_Problem:_
Start at the line below containing "[628,562,664,583] (i.e. ->" and stop at the line containing "-> [174,1488,211,1501] green". Repeat every line of that stretch exactly, and nothing outside it.

_Source data:_
● ● ●
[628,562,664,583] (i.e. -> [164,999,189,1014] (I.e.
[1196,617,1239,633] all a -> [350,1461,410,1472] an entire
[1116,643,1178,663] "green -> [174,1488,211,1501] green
● ● ●
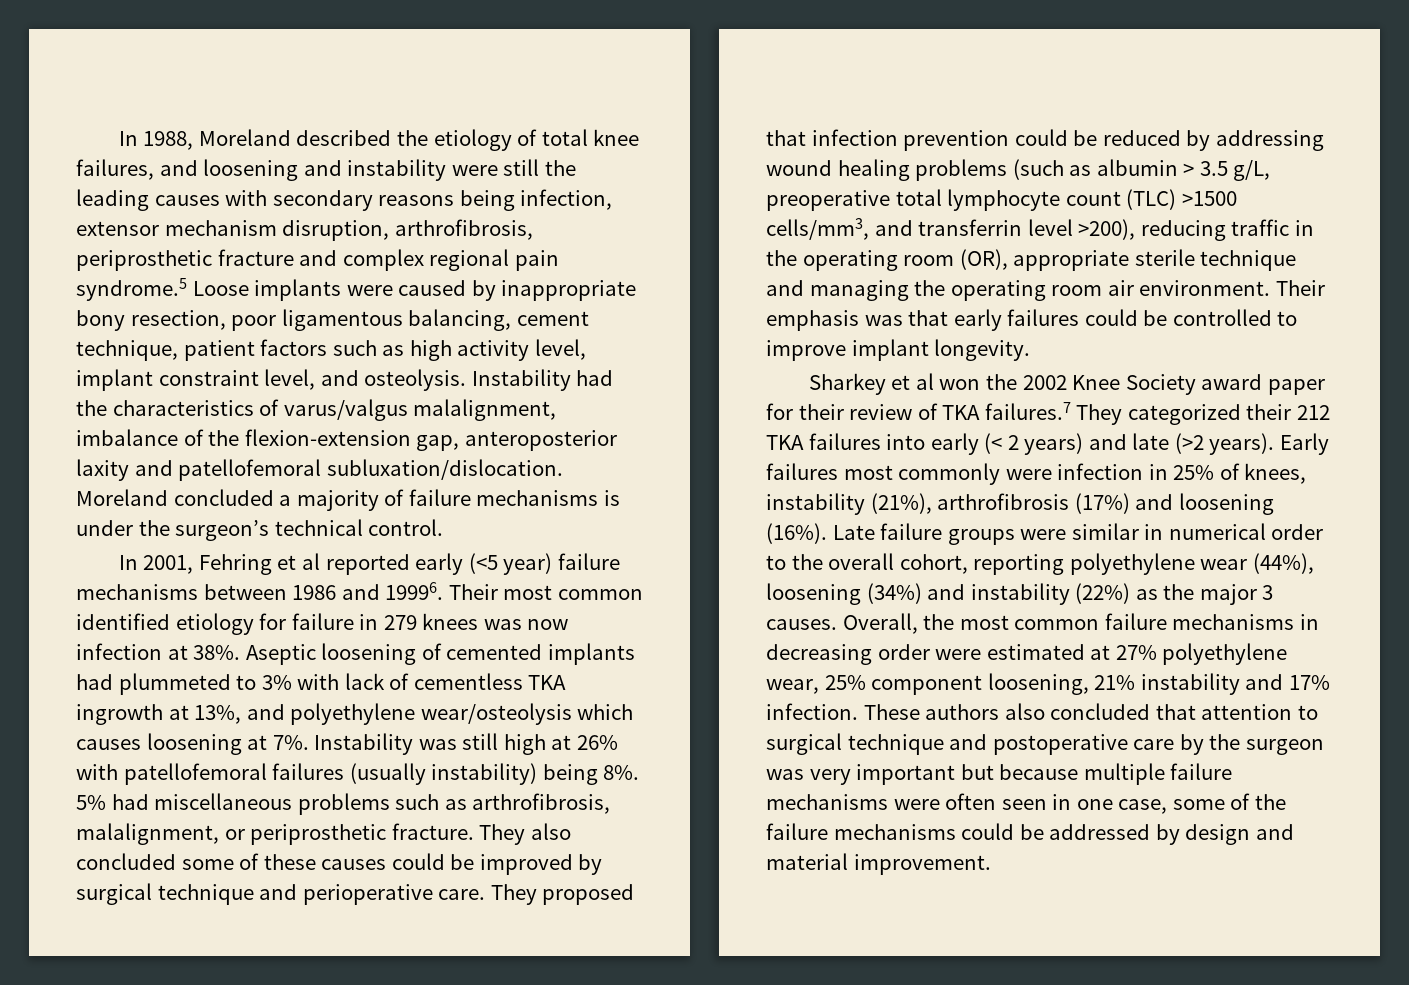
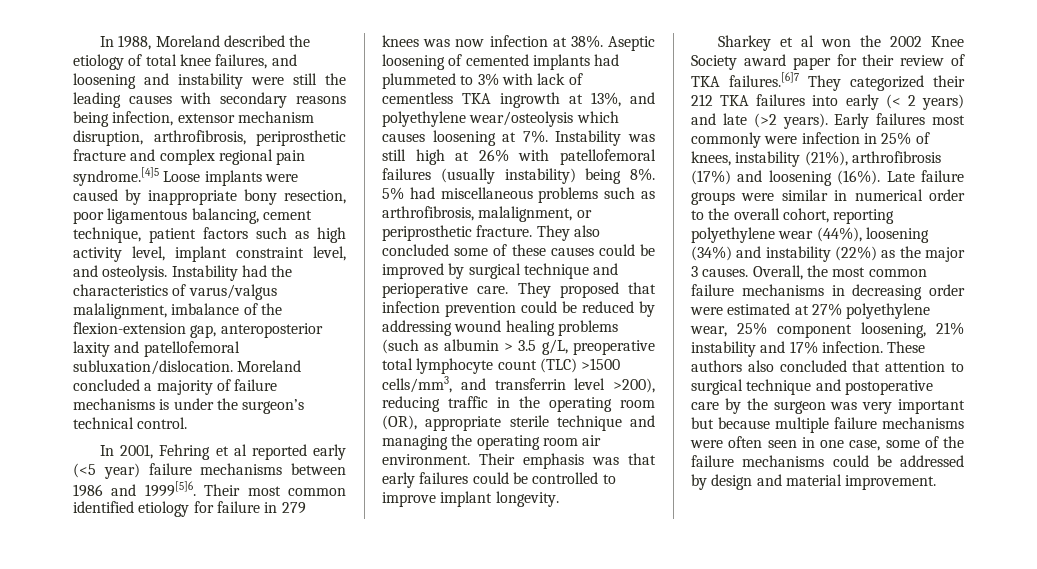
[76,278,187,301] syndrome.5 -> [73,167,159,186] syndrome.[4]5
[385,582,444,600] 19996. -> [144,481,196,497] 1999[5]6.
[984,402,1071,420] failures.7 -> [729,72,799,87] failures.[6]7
● ● ●
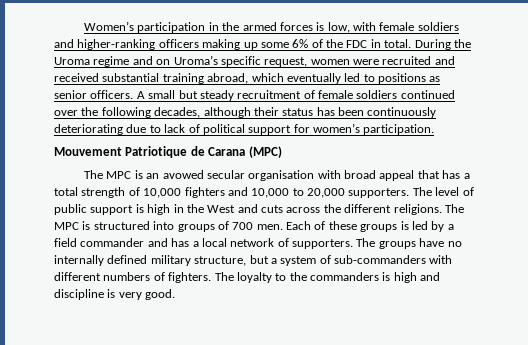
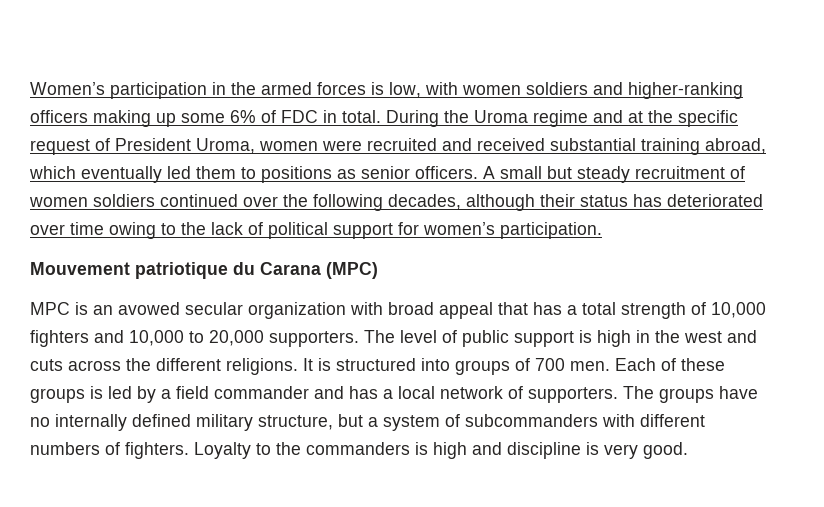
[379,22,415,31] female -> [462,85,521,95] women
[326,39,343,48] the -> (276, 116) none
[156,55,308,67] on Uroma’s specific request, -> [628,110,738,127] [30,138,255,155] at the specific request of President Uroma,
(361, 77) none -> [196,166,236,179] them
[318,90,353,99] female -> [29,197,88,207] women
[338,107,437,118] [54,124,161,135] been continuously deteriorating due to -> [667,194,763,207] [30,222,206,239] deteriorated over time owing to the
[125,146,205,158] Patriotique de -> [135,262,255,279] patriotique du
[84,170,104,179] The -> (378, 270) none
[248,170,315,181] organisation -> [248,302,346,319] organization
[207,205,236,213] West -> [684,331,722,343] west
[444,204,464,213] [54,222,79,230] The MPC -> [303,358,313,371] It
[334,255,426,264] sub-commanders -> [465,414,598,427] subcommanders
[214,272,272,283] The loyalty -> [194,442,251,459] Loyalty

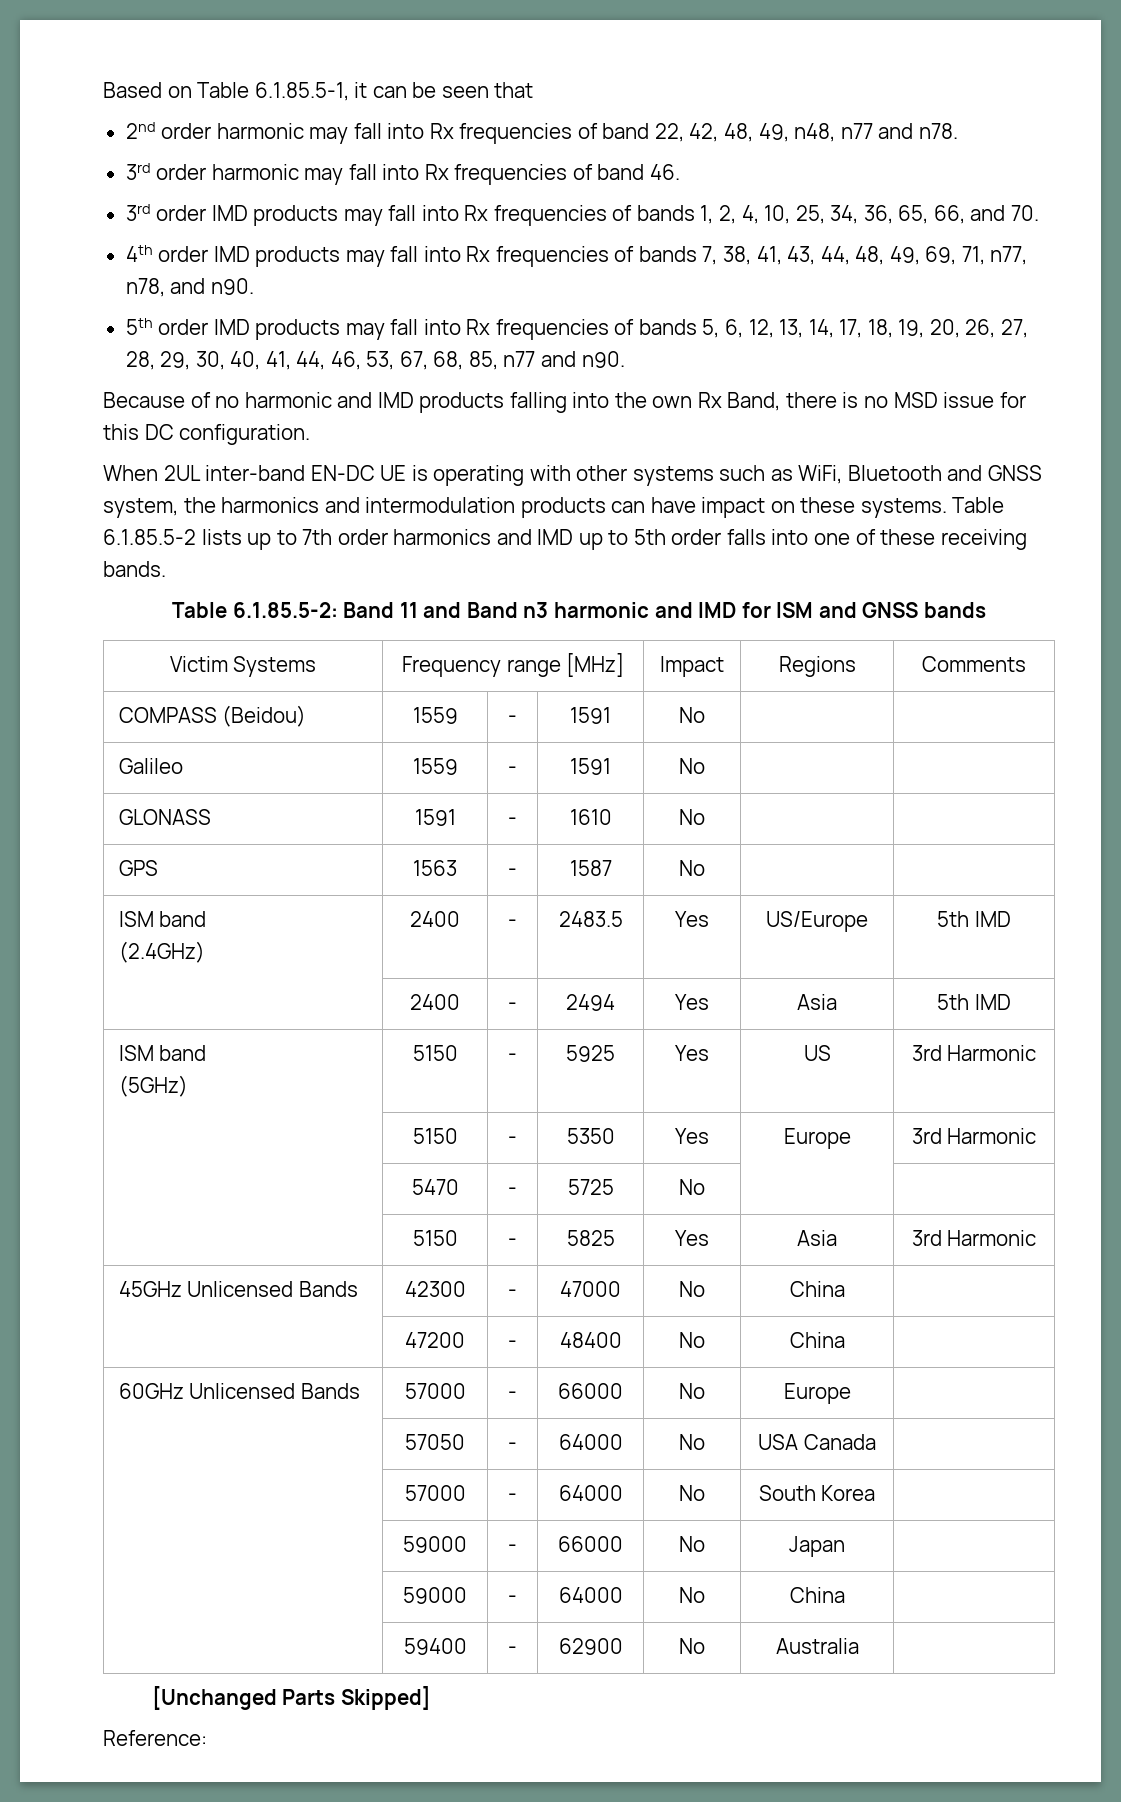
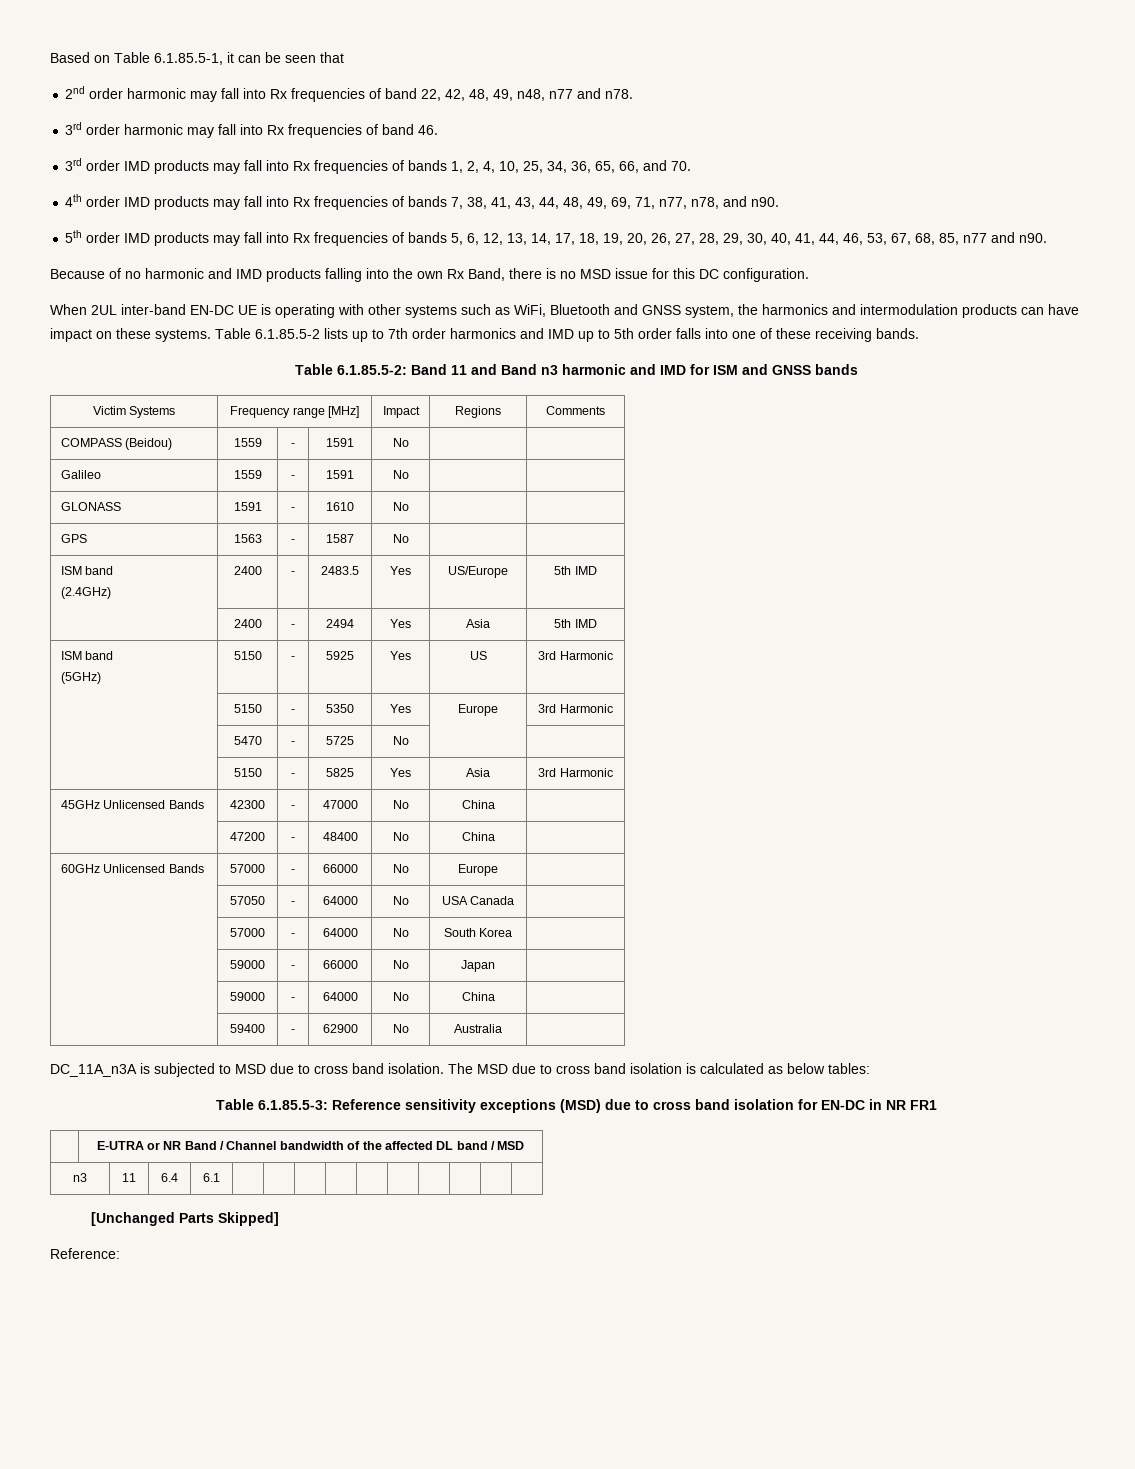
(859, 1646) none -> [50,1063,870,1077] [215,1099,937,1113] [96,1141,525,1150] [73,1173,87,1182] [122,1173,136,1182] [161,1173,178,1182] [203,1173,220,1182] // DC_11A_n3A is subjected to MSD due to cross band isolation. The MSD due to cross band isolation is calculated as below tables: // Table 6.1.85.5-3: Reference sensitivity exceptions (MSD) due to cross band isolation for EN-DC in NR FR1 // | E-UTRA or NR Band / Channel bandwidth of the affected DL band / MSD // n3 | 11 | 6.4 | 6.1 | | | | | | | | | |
● ● ●
_Answer to this problem:_
[628,562,664,583] (i.e. -> [164,999,189,1014] (I.e.
[1196,617,1239,633] all a -> [350,1461,410,1472] an entire
[1116,643,1178,663] "green -> [174,1488,211,1501] green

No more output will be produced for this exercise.